Assessing the Risk of Internal Loading of Phosphorus from Drinking Reservoir Sediments

The natural process of lake and reservoir eutrophication through nutrient accumulation within sediments has been accelerated through anthropogenic sources of nitrogen and, especially, phosphorus (P). Stored nutrients can result in significant internal loading (during periods of low sediment redox potential or elevated pH), which may drive poor water quality despite best practices in catchment management. Internal P loading can promote proliferation of cyanobacterial and algal taxa responsible for harmful algal blooms (HABs), as well as taste and odour (T&O) and cyanotoxin events. Here, we investigate the sediment and water column P content of eight reservoirs by analysing iron-bound (Fe-P), calcium-bound (Ca-P), and labile P fractions.
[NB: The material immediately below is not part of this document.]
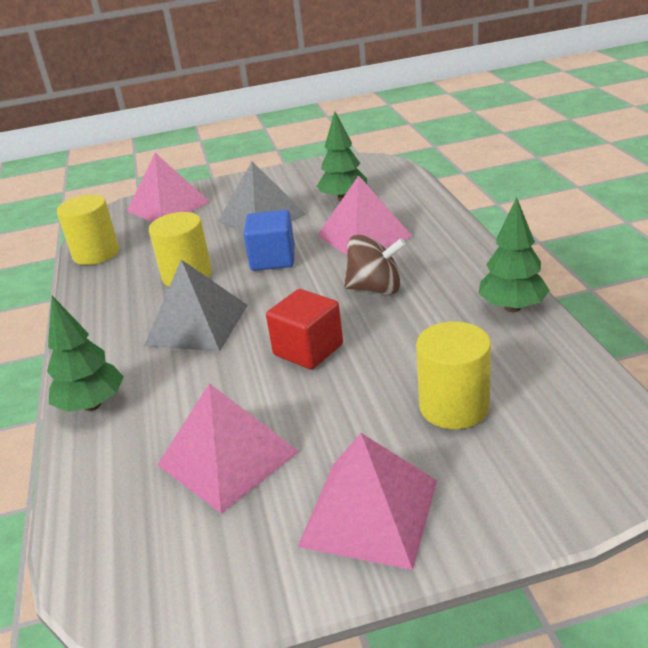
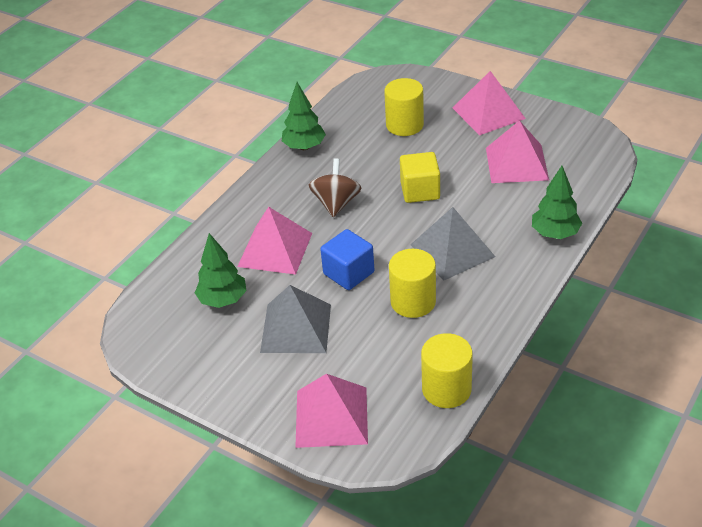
camera: 135 degrees left, 10 degrees up
red cube [266,289,343,369] -> yellow cube [400,152,440,203]
brown spinning top [344,235,406,295] -> brown spinning top turned 45 degrees clockwise [309,158,362,217]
We find that all but one reservoir demonstrated high iron (Fe) content (27–52 g Fe/kg sediment), suggesting a high Fe-P binding capacity and hence a potentially high susceptibility to redox-mediated internal loading. However, we found no correlation between Fe-P and Fe content in sediments, suggesting the Fe pool was not saturated with P and thus has capacity for further storage. All sites had low levels of labile P (up to 0.14 mg P-PO₄/g dry sediment), with the highest pool of P being Ca-bound, which would be expected based on catchment geology and the presence of Ca-minerals which bind P. Currently, within industry, emphasis falls on controlling the external loading of nutrients from the surrounding catchment, often ignoring the critical role of internal loading. However, here, we demonstrate the need to continually monitor sediment P content and potential internal loading as part of the standard monitoring regime used by water companies to inform reservoir management strategies.